What you will do — Rewrite the data starting at the line containing "Page size: 1275x1650." and ending at the line containing "List each element's", changing "bounding box" to "enclosing rectangle" and keeping everything else the same.

-------- Input records --------

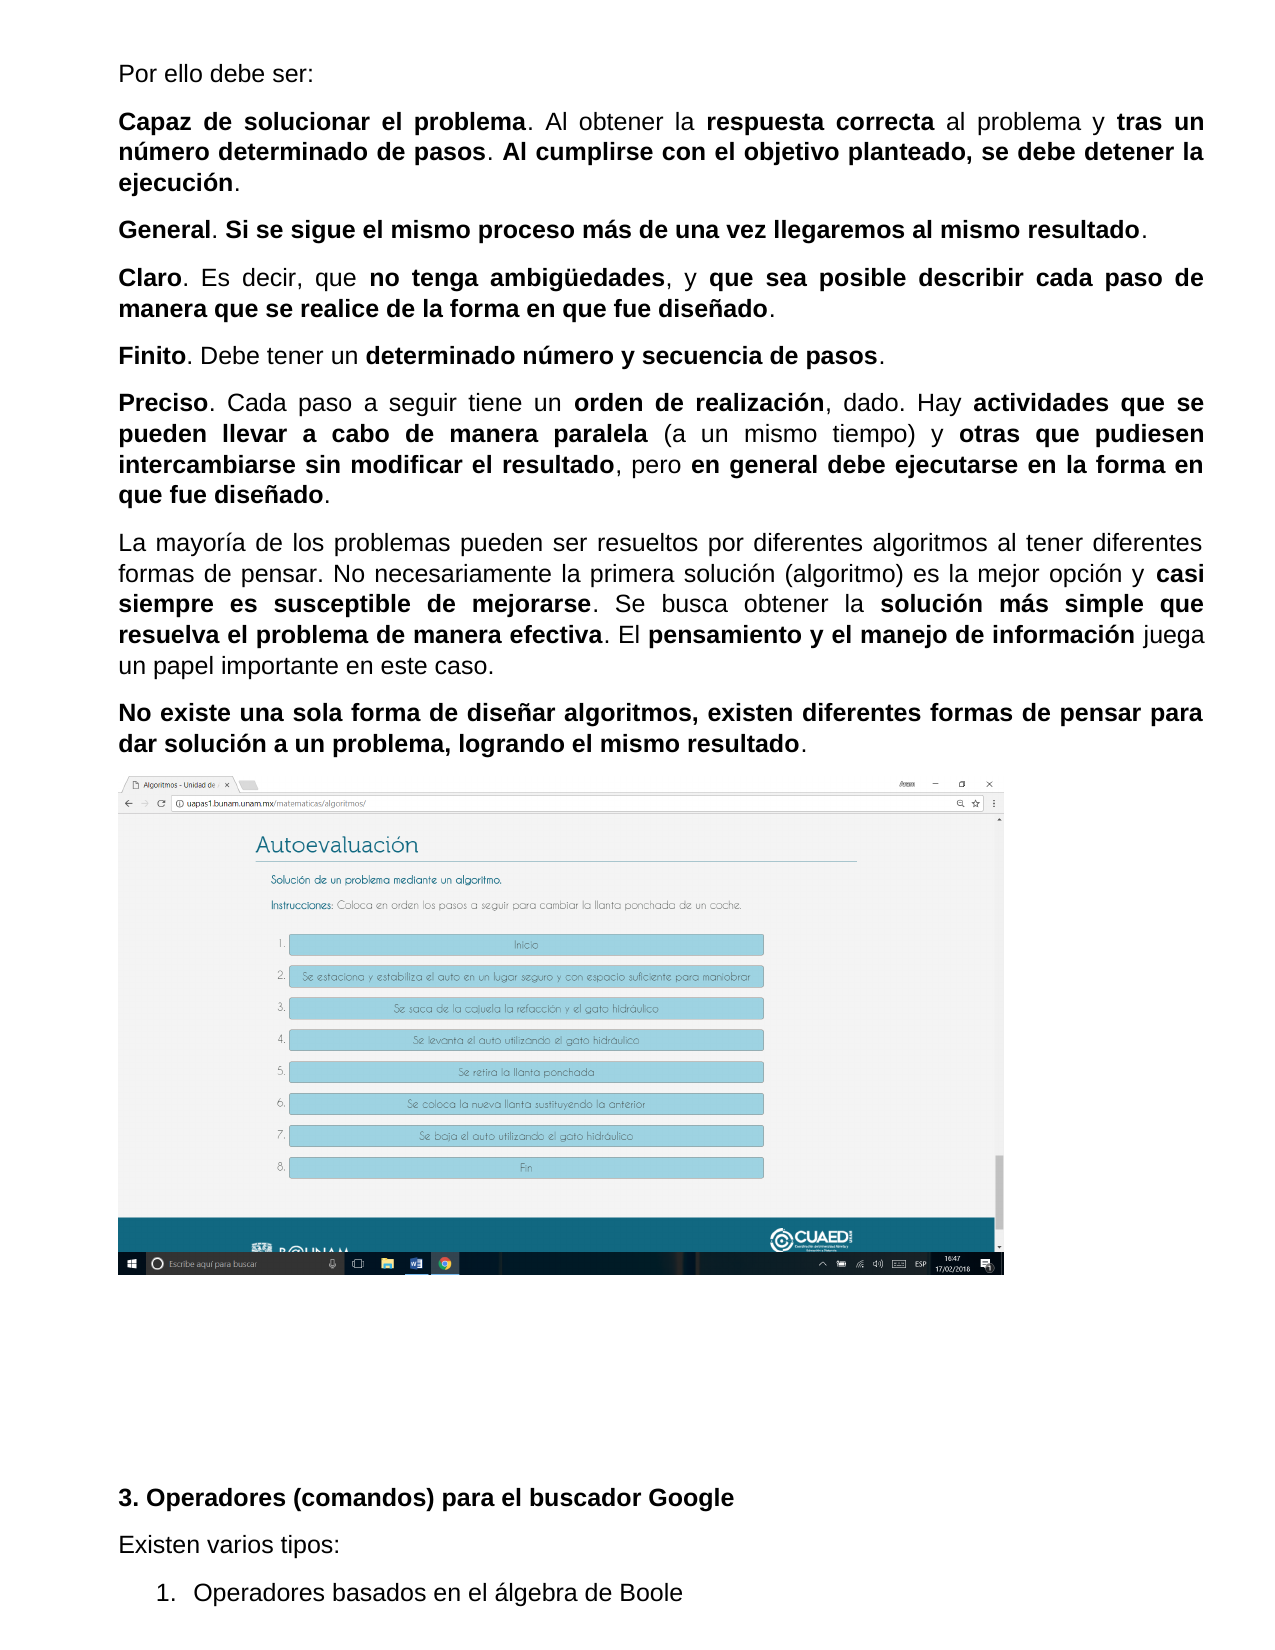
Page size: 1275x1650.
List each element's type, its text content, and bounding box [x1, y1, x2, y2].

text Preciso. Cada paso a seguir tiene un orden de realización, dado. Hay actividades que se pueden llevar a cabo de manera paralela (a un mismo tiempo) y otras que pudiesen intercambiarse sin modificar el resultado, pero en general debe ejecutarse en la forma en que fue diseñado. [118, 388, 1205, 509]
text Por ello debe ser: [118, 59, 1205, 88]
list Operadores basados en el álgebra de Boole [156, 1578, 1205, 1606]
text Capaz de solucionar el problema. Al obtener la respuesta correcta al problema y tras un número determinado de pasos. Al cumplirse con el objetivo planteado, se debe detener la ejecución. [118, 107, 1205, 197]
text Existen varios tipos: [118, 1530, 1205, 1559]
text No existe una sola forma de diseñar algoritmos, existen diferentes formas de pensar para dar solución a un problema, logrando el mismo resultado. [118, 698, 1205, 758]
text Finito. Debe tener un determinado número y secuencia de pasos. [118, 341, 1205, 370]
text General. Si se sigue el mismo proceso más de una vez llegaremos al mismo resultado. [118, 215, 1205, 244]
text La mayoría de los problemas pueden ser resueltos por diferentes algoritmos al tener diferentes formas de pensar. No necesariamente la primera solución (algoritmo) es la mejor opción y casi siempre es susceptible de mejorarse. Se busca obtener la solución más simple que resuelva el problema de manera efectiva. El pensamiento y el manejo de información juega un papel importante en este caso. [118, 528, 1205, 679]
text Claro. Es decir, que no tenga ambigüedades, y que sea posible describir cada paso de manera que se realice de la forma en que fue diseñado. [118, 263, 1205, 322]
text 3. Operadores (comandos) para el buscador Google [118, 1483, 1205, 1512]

--------
-------- Input records --------

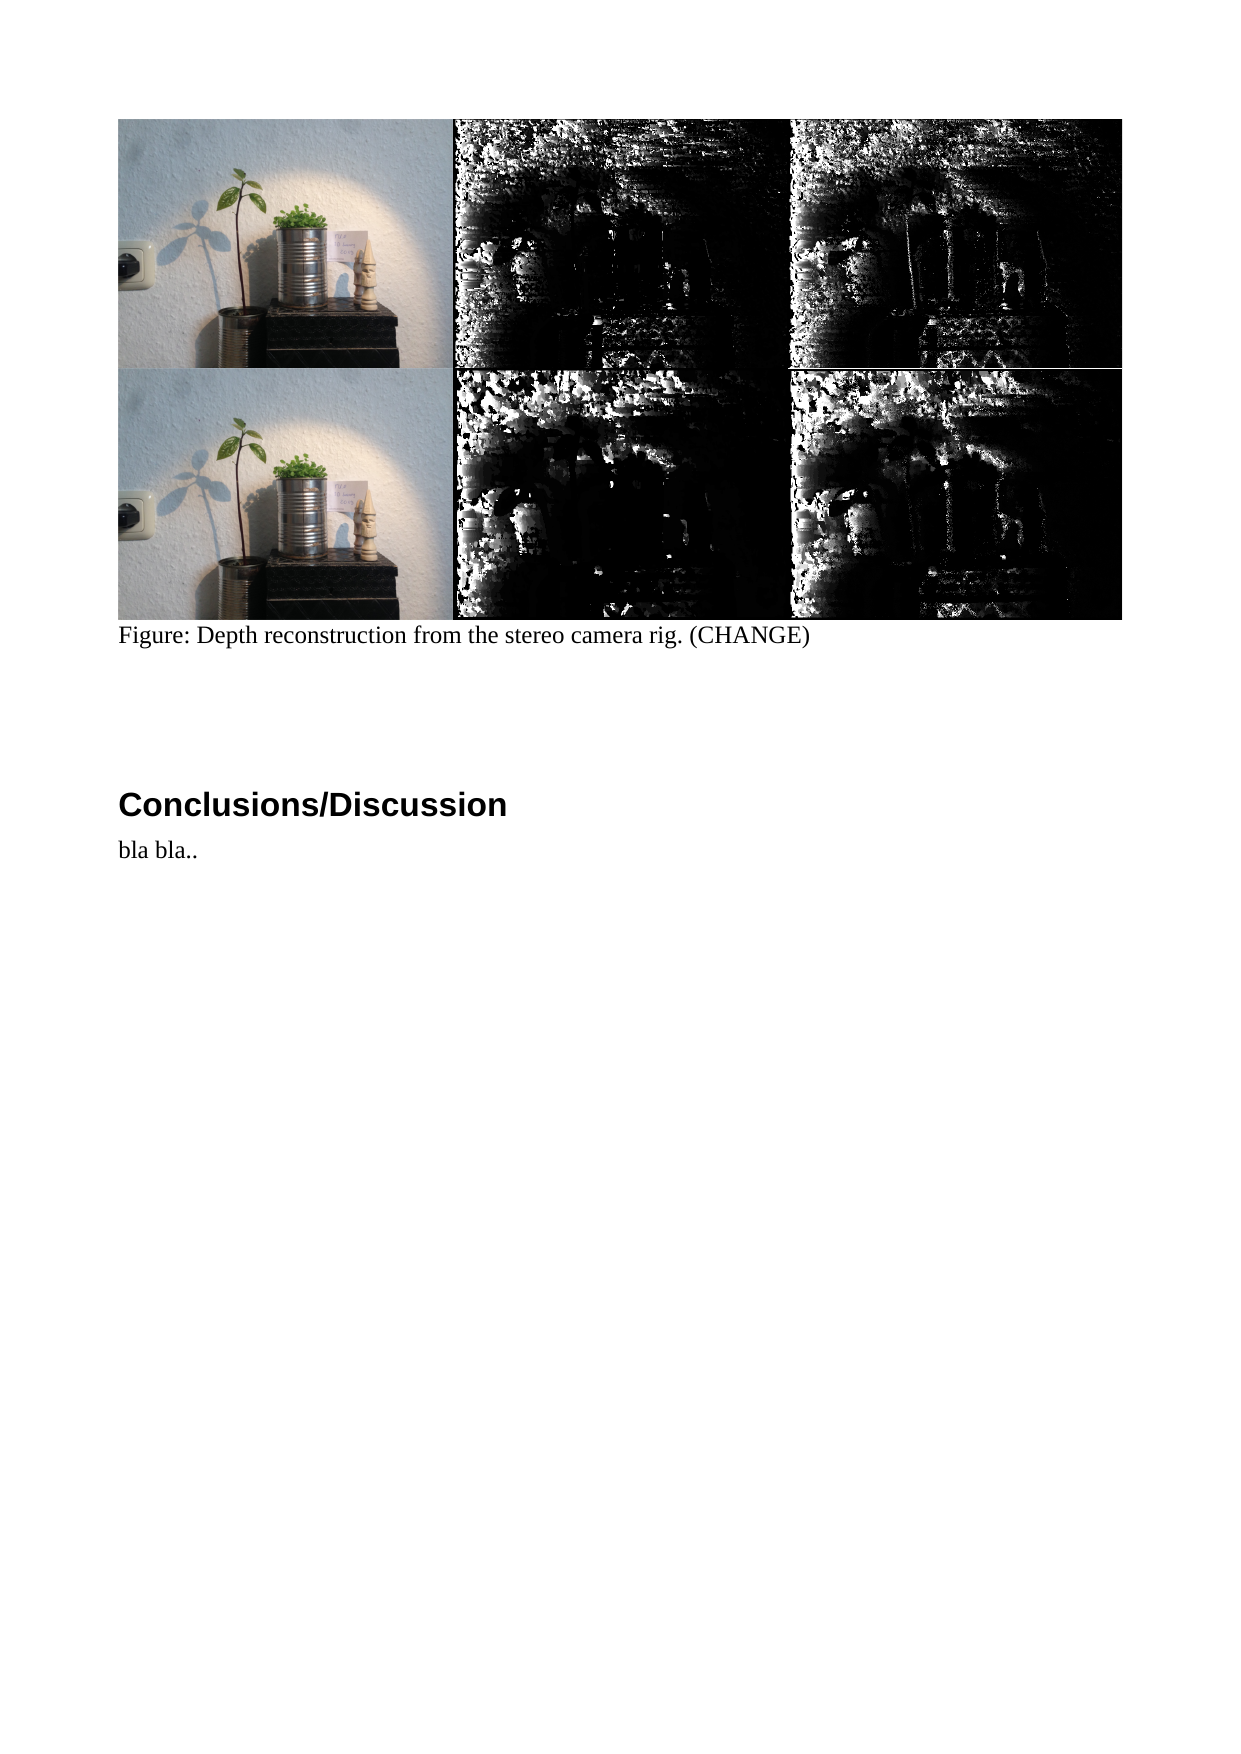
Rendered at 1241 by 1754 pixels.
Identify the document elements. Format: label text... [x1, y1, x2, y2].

--------

The response —
Page size: 1275x1650.
List each element's type, its text content, and enclosing rectangle [x1, y1, x2, y2].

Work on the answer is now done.